Dataset entries:

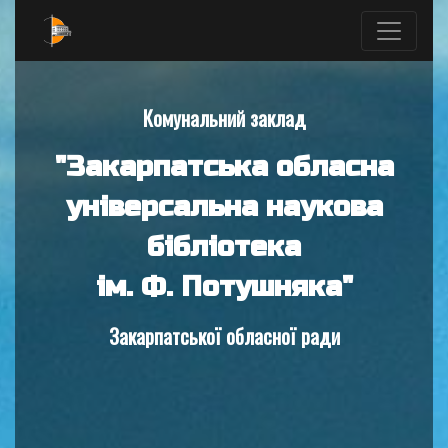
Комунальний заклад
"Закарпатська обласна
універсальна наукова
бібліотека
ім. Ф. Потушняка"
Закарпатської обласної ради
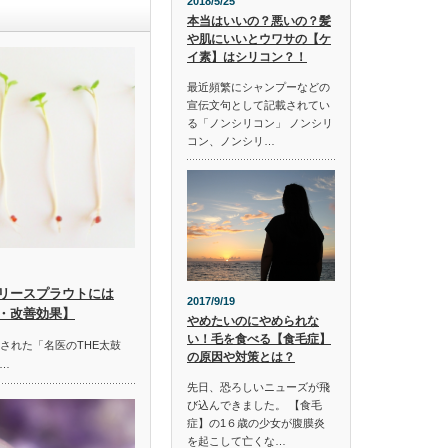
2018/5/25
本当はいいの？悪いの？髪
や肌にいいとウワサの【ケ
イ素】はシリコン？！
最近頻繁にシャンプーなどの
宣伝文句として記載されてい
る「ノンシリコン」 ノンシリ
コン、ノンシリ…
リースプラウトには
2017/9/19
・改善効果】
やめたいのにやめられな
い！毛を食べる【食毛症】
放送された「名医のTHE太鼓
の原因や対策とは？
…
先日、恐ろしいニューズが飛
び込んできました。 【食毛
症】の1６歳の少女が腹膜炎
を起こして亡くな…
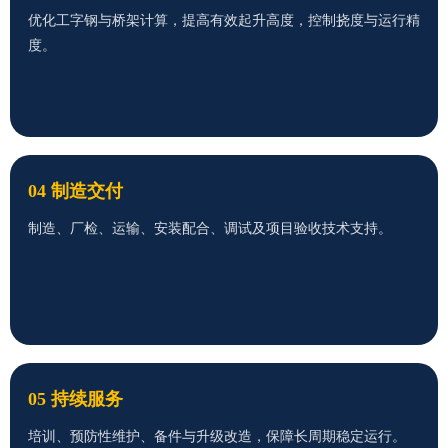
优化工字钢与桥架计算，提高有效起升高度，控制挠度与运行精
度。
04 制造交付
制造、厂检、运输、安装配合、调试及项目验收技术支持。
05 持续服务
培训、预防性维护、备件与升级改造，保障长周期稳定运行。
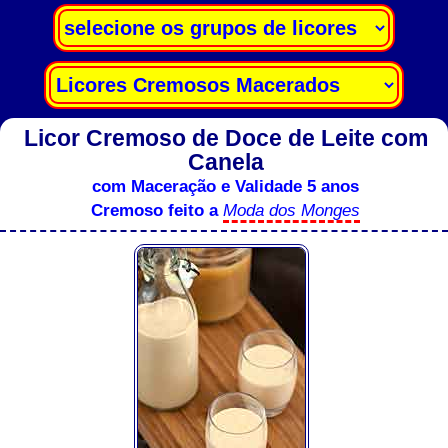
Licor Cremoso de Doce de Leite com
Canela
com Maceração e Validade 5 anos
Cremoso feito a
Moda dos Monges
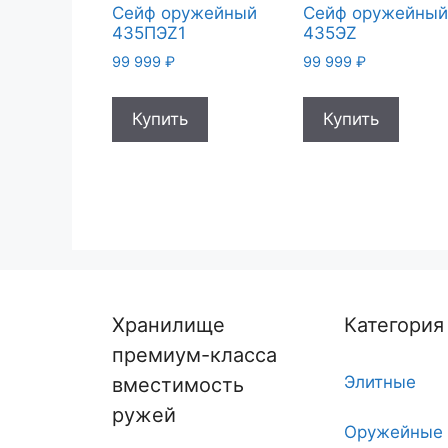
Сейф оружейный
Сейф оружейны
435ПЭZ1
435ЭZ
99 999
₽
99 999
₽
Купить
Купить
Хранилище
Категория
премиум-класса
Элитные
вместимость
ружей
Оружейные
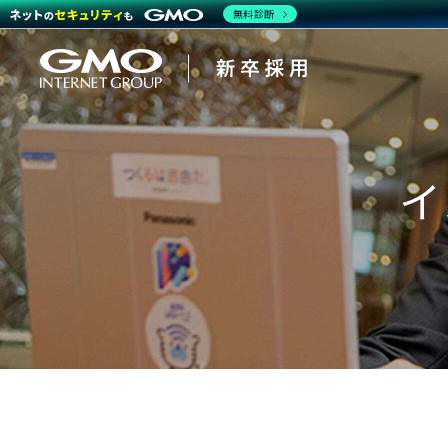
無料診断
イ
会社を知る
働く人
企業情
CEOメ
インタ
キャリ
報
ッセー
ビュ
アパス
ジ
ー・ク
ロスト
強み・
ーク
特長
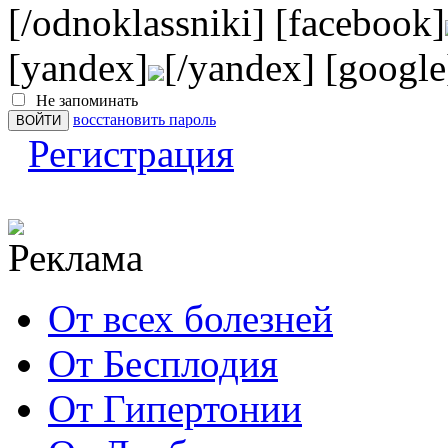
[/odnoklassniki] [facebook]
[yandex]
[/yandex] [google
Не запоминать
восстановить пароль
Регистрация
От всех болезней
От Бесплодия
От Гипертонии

EXERCISE REQUIREMENTS ::
Look above for the line containing "び込んできました。 【食毛"; output that line and all lines after it through the last one exactly, without the pictures.

WRITTEN RESPONSE ::
び込んできました。 【食毛
症】の1６歳の少女が腹膜炎
を起こして亡くな…
优化工字钢与桥架计算，提高有效起升高度，控制挠度与运行精
度。
04 制造交付
制造、厂检、运输、安装配合、调试及项目验收技术支持。
05 持续服务
培训、预防性维护、备件与升级改造，保障长周期稳定运行。
Licor Cremoso de Doce de Leite com
Canela
com Maceração e Validade 5 anos
Cremoso feito a
Moda dos Monges
Сейф оружейный
Сейф оружейны
435ПЭZ1
435ЭZ
99 999
₽
99 999
₽
Купить
Купить
Хранилище
Категория
премиум-класса
Элитные
вместимость
ружей
Оружейные
無料診断
イ
会社を知る
働く人
企業情
CEOメ
インタ
キャリ
報
ッセー
ビュ
アパス
ジ
ー・ク
ロスト
強み・
ーク
特長
[/odnoklassniki] [facebook]
[yandex]
[/yandex] [google
Не запоминать
восстановить пароль
Регистрация
От всех болезней
От Бесплодия
От Гипертонии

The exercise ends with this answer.